Researchers continue to work on multiple fronts to identify and develop pharmacological approaches to treat substance abuse.23 Such research may yield pharmacotherapies that would improve outcomes for treatment-seeking individuals, but those gains will only be achieved if such medications are adopted and implemented in routine practice. These data from this large sample of community-based publicly funded treatment organizations, representing the predominant sector of care in the US, suggest that this sector has thus far been unable to adopt medications that are currently available, making it difficult to envision adoption of newly available medications by these programs.
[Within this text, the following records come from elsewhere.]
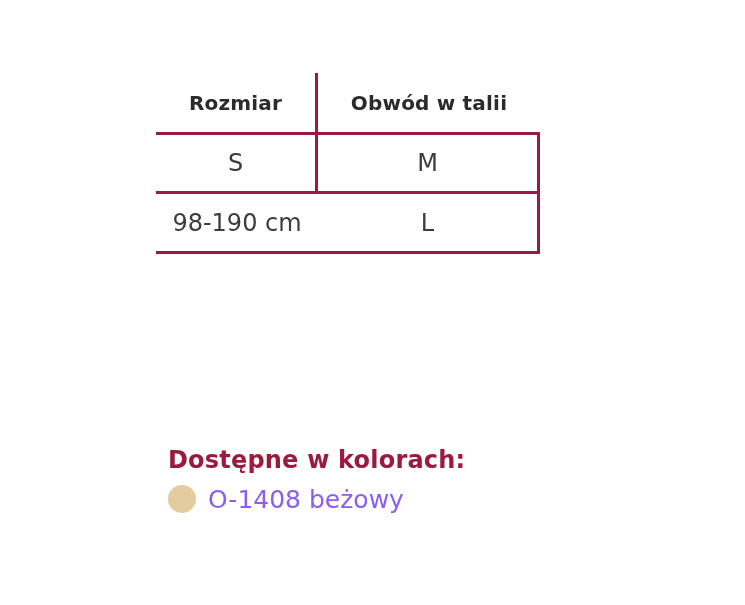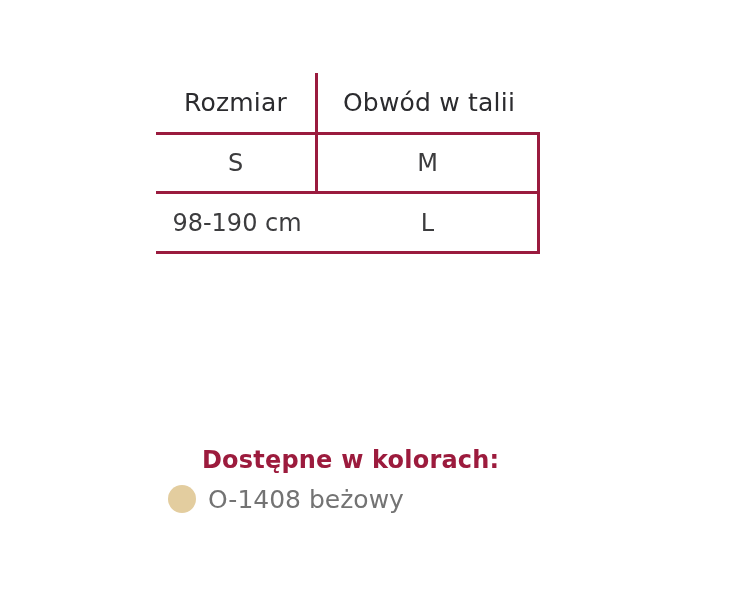--- a/index.html
+++ b/index.html
@@ -30,8 +30,8 @@
   .cell.col1 { border-right: 3px solid #9a1b3e; }
   .cell.hline { border-bottom: 3px solid #9a1b3e; }
   .cell.head {
-    font-weight: normal;
-    font-size: 25px;
+    font-weight: bold;
+    font-size: 20px;
     color: #2b2b2e;
     letter-spacing: 0.2px;
   }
The employment of medical personnel within treatment organizations is a major factor in facilitating adoption, but programs that employ medical staff are the minority within this treatment sector. Reliance on non-Medicaid public funding was an additional barrier to adoption. Interestingly, program philosophy was not associated with adoption. Taken together, these findings point to problems in the capacity to adopt medications based on current resources rather than a lack of willingness or cultural opposition to adoption. Infrastructure development, particularly in terms of medical staffing, and the alignment of funding policies may yield important gains in medication adoption.
Data collection for this research was supported by research funding from the National Institute on Drug Abuse (R01DA14482). Additional research support was received from the Robert Wood Johnson Foundation’s Substance Abuse Policy Research Program (Grant No. 65111) and NIDA (K01DA021309). These agencies had no role in the conduct of this research or in the analysis and interpretation of the data.